[BOOK REVIEW] 1984 by George Orwell #MBRCKBI2015



Judul: 1984
Pengarang: George Orwell
Penerjemah: Landung Simatupang
Penerbit: Bentang Pustaka
ISBN: 978-602-291-003-9
Tahun Terbit: Februari, 2014.
Tebal Buku: viii + 392 hlm.


BLURB

Sepanjang hidupnya, Winston berusaha menjadi warga negara yang baik dengan mematuhi setiap aturan Parta meski jauh di dalam hati dan pikirannyabersemayam antipati terhadap kediktatoran yang ada di negaranya. Walaupun begitu, Winston tidak berani melakukan perlawanan secara terbuka.

Tidak mengherankan, karena Polisi Pikiran, teleskrin, dan mikrofon tersembunyi membuat privasi hanya serupa fantasi. Bahkan, sejarah ditulis ulang sesuai kehendak Partai. Negara berkuasa mutlak atas rakyatnya. Yang berbeda atau bertentangan akan segera diuapkan.

1984 merupakan satire tajam, menyajikan gambaran tentang luluhnya kehidupan masyarakat totalitarian masa depan yang di dalamnya setiap gerak warga dipelajari, setiap kata yang terucap disadap, dan setiap pikiran dikendalikan. Hingga kini, 1984 merupakan karya penting Orwell yang mengantarkannya ke puncak kemasyuran.
---

Secara keseluruhan buku ini menceritakan tentang kekuasaan partai. Dimana Winston adalah salah satu anggota partai yang sempat ingin memberontak karena partai dinilai terlalu berkuasa kepada rakyatnya hingga ke dalam kehidupan pribadinya sekalipun. Latar belakang cerita dalam buku ini tertulis pada tahun 1984. Meski partai menjadi totaliter, namun rakyat tetap mencintai partai dan Bung Besar.
Big Brother is watching you!
Kalimat itu muncul hampir selalu di bagian bab, yang mana menunjukkan bahwa segala aktivitas rakyat (dari mulai bangun tidur hingga saat tidur pun) diawasi oleh sebuah teleskrin. Hal itu mengartikan bahwa mereka memang benar-benar diawasi oleh pihak partai. Bahwa suatu "kejahatan" yang tidak disadari atau terucap dalam tidur pun menjadi sebuah kejahatan. Adalah Polisi Pikiran yang tugasnya menjaring atau menangkap orang-orang yang mempunya pikiran jahat. Bayangkan saja bagaimana kebebasan adalah hal yang mustahil di Oceania. Jangankan bertindak kejahatan, berpikir untuk kejahatan yang tidak disengaja saja bisa langsung ditangkap oleh Polisi Pikiran. Mungkin soal kalimat "Big Brother is watching you" juga mengarah pada cover buku yang bergambar mata.
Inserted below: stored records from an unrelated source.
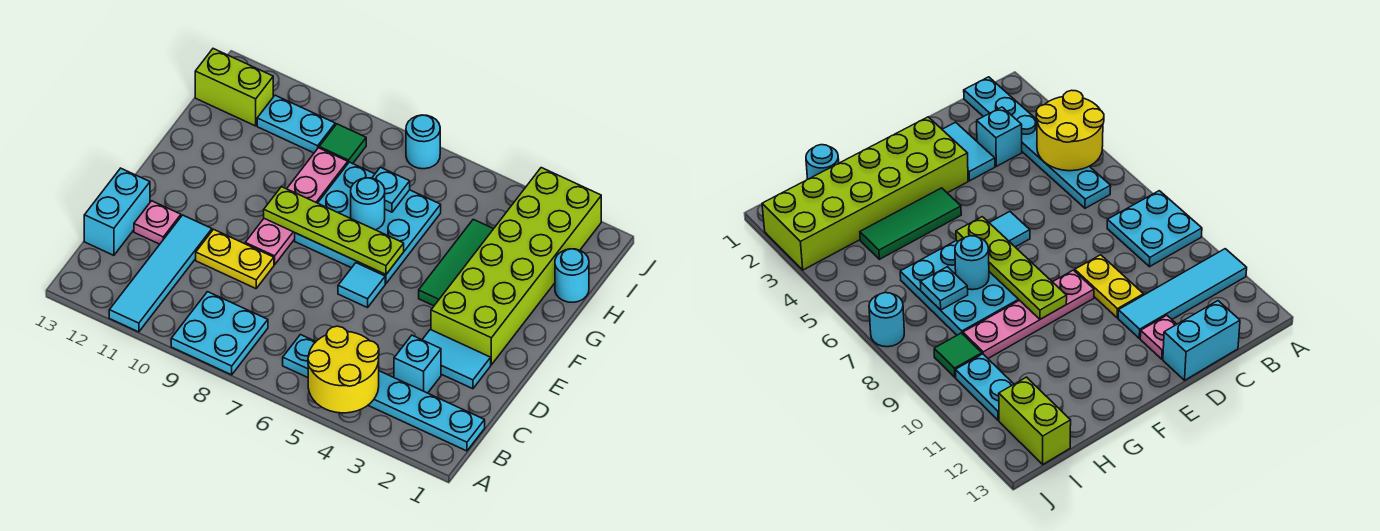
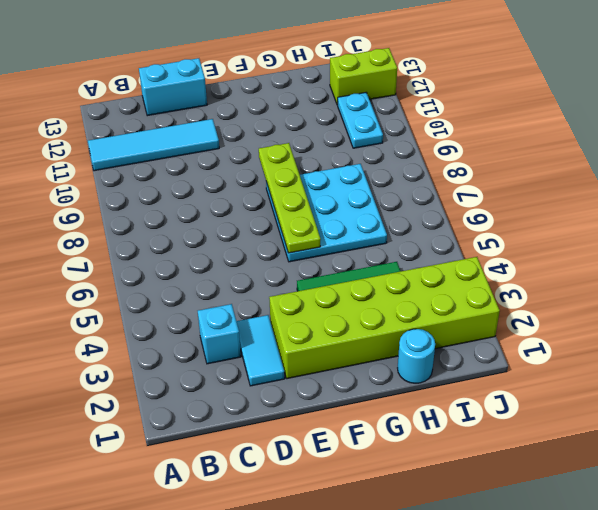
lime 1x2 brick [330,48,397,105] -> lime 1x2 brick turned to [195,49,273,126]
none -> cyan 2x2 plate [171,292,268,375]
none -> cyan 1x6 plate [283,335,485,451]
none -> yellow 1x2 plate [196,229,274,289]

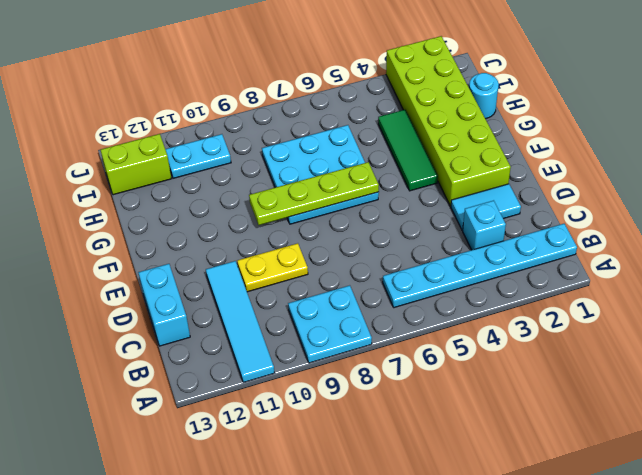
none -> pink 1x1 plate [134,201,181,244]
none -> cyan 1x1 tile [338,263,385,308]
none -> pink 1x4 plate [245,148,348,265]

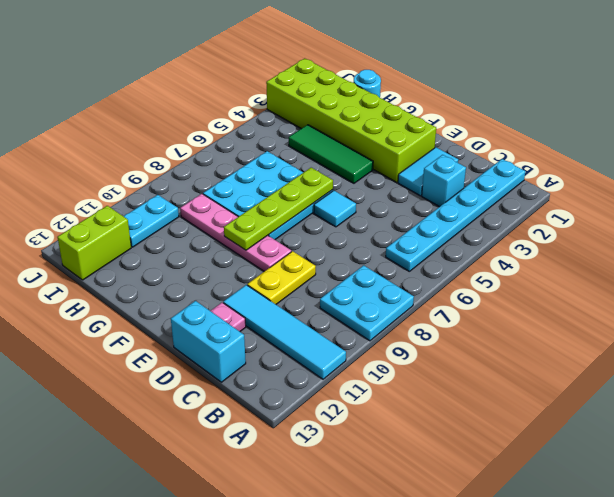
none -> green 1x1 tile [319,124,366,164]
none -> cyan 1x1 round brick [406,115,440,169]
none -> yellow 2x2 round brick [308,326,379,413]

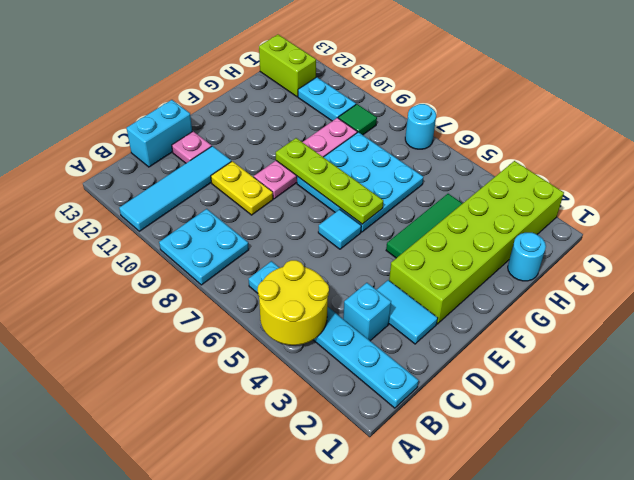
none -> cyan 1x1 round brick [351,178,385,230]
none -> cyan 1x1 plate [372,167,410,212]

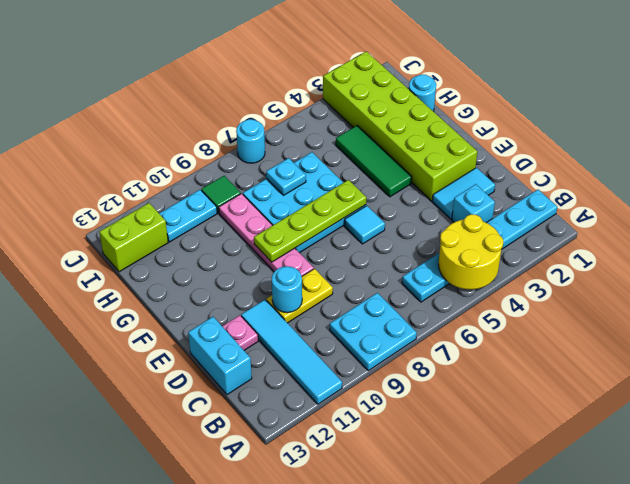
cyan 1x1 round brick [272,266,302,313] -> cyan 1x1 round brick moved to [351,178,385,230]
Pada saat itu partai memiliki slogan yang berbunyi:

PERANG IALAH DAMAI
KEBEBASAN IALAH PERBUDAKAN
KEBODOHAN IALAH KEKUATAN

Slogan itu sangat bertolak belakang dengan kenyataan yang terjadi. Kalimat yang kontradiksi tersebut memang terjadi di Oceania. Dimana perang hanya menjadi gertakan, agar seakan-akan partai memiliki kekuatan untuk membuat rakyat tetap tunduk dan memberitahu bahwa diluar sana tidak aman. Juga tentang kebebasan adalah perbudakan, yang mana bila perbudakan terus ada maka partai akan lebih berkuasa. Jika sendirian--bebas--manusia selalu kalah. (p. 326).

Di Oceania hukum tidak ada. Pikiran dan tindakan yang jika kedapatan akan berarti maut, secara resmi tidaklah dilarang; dan pembersihan, penangkapan, penyiksaan, pemenjaraan, serta penguapan yang tak ada habisnya bukanlah hukuman atas kejahatan yang sungguh-sungguh telah dilakukan, melainkan semata-mata upaya menghapus orang-orang yang barangkali akan melakukan kejahatan kapan-kapan pada masa depan. (p. 261)
Dari kalimat tersebut dapat disimpulkan bahwa memang partai sangat kuat dan tak ada yang menandingi. Terlihat pada bagian dimana Winston yang sempat membenci Bung Besar kemudian ditangkap dan dicuci otaknya hingga menjadi cinta kembali pada Bung Besar. Pikiran kejahatan yang terjadi pun sudah diatasi dengan membuat peralihan bahasa dari Oldspeak menjadi Newspeak. Dimana kata-kata dengan konotasi negatif bisa hampir dimusnahkan. Atau kata-kata yang masih satu rumpun dapat disatukan. Contohnya kata "baik", lawan katanya bukan "buruk" atau "jelek" melainkan "tak-baik" dalam bahasa Newspeak. Penyingkatan-penyingkatan itu digunakan agar mengurangi orang untuk berpikir tentang kejahatan. Karena itu tadi, teleskrin mampu membaca kita sampai ke dalam pikiran.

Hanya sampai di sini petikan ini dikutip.